> [WORK INSTRUCTIONS]:
[a] Using the pickle scanner text below, explain in one to three sentences why each finding carries a rule_code.
[b] Extract the passage of the pickle scanner text below from "Rule code What" to "import payloads, URLs)", copying it word for word.

─── DOCUMENT TEXT

Example output on a truncated or oversized pickle where analysis is incomplete:

status=inconclusive verdict=unknown
  (no findings — scan was truncated, inspect report.notices and report.coverage)

The finding.location string follows the format {source} (pos {byte_offset}). The source on PyTorch ZIP members is {archive_path}:{member_name}.

What it detects

Each finding carries a rule_code so downstream tooling can allowlist, suppress, or route alerts:

Rule code What it flags
DANGEROUS_CALL REDUCE/NEWOBJ/NEWOBJ_EX opcodes invoking a callable known to execute code
DANGEROUS_GLOBAL Imports of modules or classes that enable code execution when the pickle is loaded
EXTENSION_REF copyreg.extension / EXT1/EXT2/EXT4 opcodes that resolve through process state
MALFORMED_STACK_GLOBAL STACK_GLOBAL operands crafted to bypass naive string-matching scanners
PERSISTENT_ID PERSID / BINPERSID references that delegate object construction to the loader
PICKLE_EXPANSION Oversized or amplified pickle structures consistent with zip-bomb-style payloads
POST_BUDGET_GLOBAL Dangerous globals observed after the opcode budget, surfaced conservatively
STRUCTURAL_TAMPER Opcode sequences that do not correspond to any legitimate pickle producer
SUSPICIOUS_STRING High-signal string literals (shell metacharacters, import payloads, URLs)
S203 Non-allowlisted __main__ global reference (requires manual review before loading)

──────
─── RAW DATA

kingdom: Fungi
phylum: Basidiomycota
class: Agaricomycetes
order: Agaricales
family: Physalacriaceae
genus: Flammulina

──────

> [ANSWERS]:
[a] Each finding carries a rule_code so that downstream tooling can allowlist, suppress, or route alerts.

[b]
Rule code What it flags
DANGEROUS_CALL REDUCE/NEWOBJ/NEWOBJ_EX opcodes invoking a callable known to execute code
DANGEROUS_GLOBAL Imports of modules or classes that enable code execution when the pickle is loaded
EXTENSION_REF copyreg.extension / EXT1/EXT2/EXT4 opcodes that resolve through process state
MALFORMED_STACK_GLOBAL STACK_GLOBAL operands crafted to bypass naive string-matching scanners
PERSISTENT_ID PERSID / BINPERSID references that delegate object construction to the loader
PICKLE_EXPANSION Oversized or amplified pickle structures consistent with zip-bomb-style payloads
POST_BUDGET_GLOBAL Dangerous globals observed after the opcode budget, surfaced conservatively
STRUCTURAL_TAMPER Opcode sequences that do not correspond to any legitimate pickle producer
SUSPICIOUS_STRING High-signal string literals (shell metacharacters, import payloads, URLs)